The CuRe Alliance applies the transdisciplinary SCOOP approach to the question how to improve the resilience of Sustainability Transition Initiatives. These are coordinated multi-stakeholder activities facilitating transformations to more sustainable forms of organizing processes of production, distribution, and consumption. There is no shortage of such Sustainability Transition Initiatives. Any policy domain – be it food, energy, work, care, urban development, cultural heritage or any other – counts thousands of them. But many find their progress disappointing. A frequent reason for their failure or ineffectiveness in the middle or long run are cooperation failures inside or between stakeholder organizations and with external parties. To avert such breakdowns, fostering a culture of collaborative resilience is essential. This is an institutional environment that strengthens the ability of participating parties to continue fruitful cooperation despite unforeseen internal and external disruptions. The CuRe Alliance has unique expertise to diagnose potential threats to collaborative resilience and provide evidence-based insights on how to strengthen it. Its transdisciplinary and policy domain transcending knowledge base is a unique asset in this regard.
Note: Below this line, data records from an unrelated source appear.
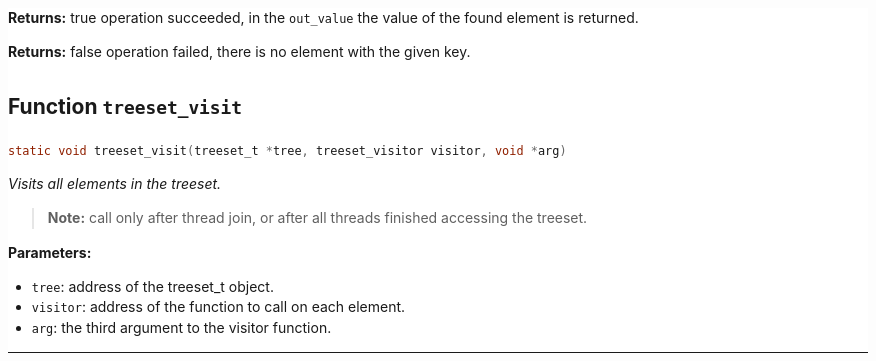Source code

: 
**Returns:** true operation succeeded, in the `out_value` the value of the found element is returned. 

**Returns:** false operation failed, there is no element with the given key. 



##  Function `treeset_visit`

```c
static void treeset_visit(treeset_t *tree, treeset_visitor visitor, void *arg)
``` 
_Visits all elements in the treeset._ 


> **Note:** call only after thread join, or after all threads finished accessing the treeset. 

**Parameters:**

- `tree`: address of the treeset_t object. 
- `visitor`: address of the function to call on each element. 
- `arg`: the third argument to the visitor function. 





---
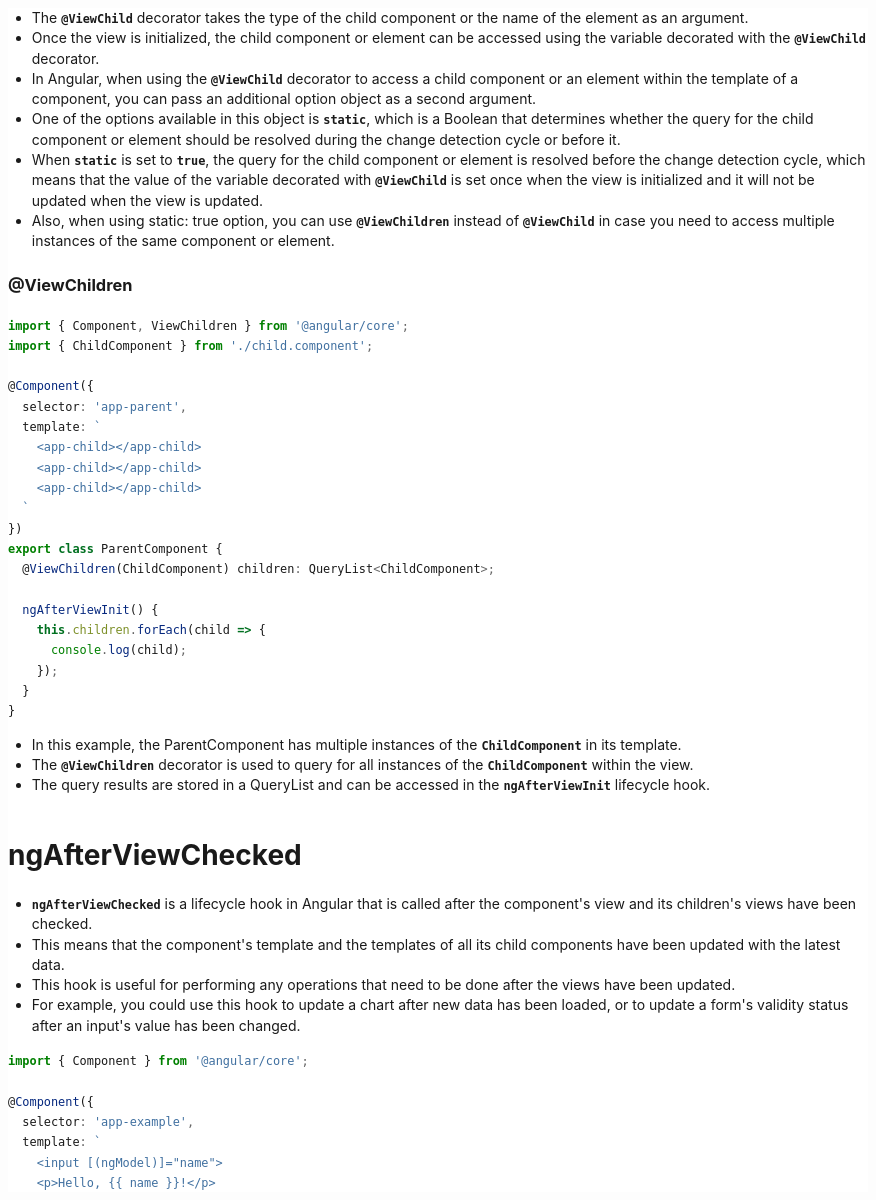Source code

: * The **`@ViewChild`** decorator takes the type of the child component or the name of the element as an argument. 
*  Once the view is initialized, the child component or element can be accessed using the variable decorated with the **`@ViewChild`** decorator.
* In Angular, when using the **`@ViewChild`** decorator to access a child component or an element within the template of a component, you can pass an additional option object as a second argument. 
* One of the options available in this object is **`static`**, which is a Boolean that determines whether the query for the child component or element should be resolved during the change detection cycle or before it.
* When **`static`** is set to **`true`**, the query for the child component or element is resolved before the change detection cycle, which means that the value of the variable decorated with **`@ViewChild`** is set once when the view is initialized and it will not be updated when the view is updated.
* Also, when using static: true option, you can use **`@ViewChildren`** instead of **`@ViewChild`** in case you need to access multiple instances of the same component or element.

### @ViewChildren
```ts
import { Component, ViewChildren } from '@angular/core';
import { ChildComponent } from './child.component';

@Component({
  selector: 'app-parent',
  template: `
    <app-child></app-child>
    <app-child></app-child>
    <app-child></app-child>
  `
})
export class ParentComponent {
  @ViewChildren(ChildComponent) children: QueryList<ChildComponent>;

  ngAfterViewInit() {
    this.children.forEach(child => {
      console.log(child);
    });
  }
}
```
* In this example, the ParentComponent has multiple instances of the **`ChildComponent`** in its template. 
* The **`@ViewChildren`** decorator is used to query for all instances of the **`ChildComponent`** within the view.
* The query results are stored in a QueryList and can be accessed in the **`ngAfterViewInit`** lifecycle hook.

# ngAfterViewChecked
* **`ngAfterViewChecked`** is a lifecycle hook in Angular that is called after the component's view and its children's views have been checked.
* This means that the component's template and the templates of all its child components have been updated with the latest data.
* This hook is useful for performing any operations that need to be done after the views have been updated.
* For example, you could use this hook to update a chart after new data has been loaded, or to update a form's validity status after an input's value has been changed.
```ts
import { Component } from '@angular/core';

@Component({
  selector: 'app-example',
  template: `
    <input [(ngModel)]="name">
    <p>Hello, {{ name }}!</p>
```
The CuRe Alliance aims to connect scholars and students working on problems of resilience and cooperation to local, national and international organizations as well as policymakers and practitioners. Whereas the challenges addressed by the CuRe Alliance are global in scope, CuRe uses Italy and in particular the Roman Metropolitan Area (RMA) as one of its living labs. Among European countries, the RMA hosts one of the most diverse environments of local, national and international organizations and initiatives – be they public, semi-public, non-governmental or private – geared towards fostering sustainability transitions. Building on and enriching this unique local organizational ecosystem, the CuRe Alliance provides a cross-policy domain networking platform by, among others, organizing scientific workshops, public debates and training events, including student internships, and by actively engaging with and disseminating insights to a broader public.

The CuRe Research Alliance was officially launched in July 2022 with the three-day Symposium Cultures of Resilience – Transdisciplinary Inquiries in Rome, co-funded by SCOOP and the KNIR. The symposium was attended by renown Italian and Dutch scholars from the fields of sociology, psychology, history, demographics, economics, cognitive sciences, policy studies and philosophy.

In addition to reaching out to interested organizational stakeholders in the region, planned future activities of the CuRe Alliance include the continuation of the CuRe Symposia, including stakeholder workshops, as well as training activities for (R)MA and PhD-students (masterclass, summer school, internships).


About Dr. Wittek

Dr. Rafael Wittek (PhD 1999) is Full Professor of Sociology and Chair of the Department of Sociology, University of Groningen. He is also the Scientific Director of the SCOOP-program. He held teaching appointments at Cornell University (U.S.A.), the Federal Institute of Technology (ETH) Zürich (Switzerland), the University of Erlangen-Nürnberg (Germany), and the Università della Svizzera Italiana (Lugano, Switzerland). His research interests are in the fields of cooperation science, economic and organizational sociology and social network research. His most recent book project was co-editing, together with Emmanuel Lazega and Tom Snijders, the volume Social Networks and Social Resilience, to appear in the Edward Elgar Research Agenda Series in November 2022.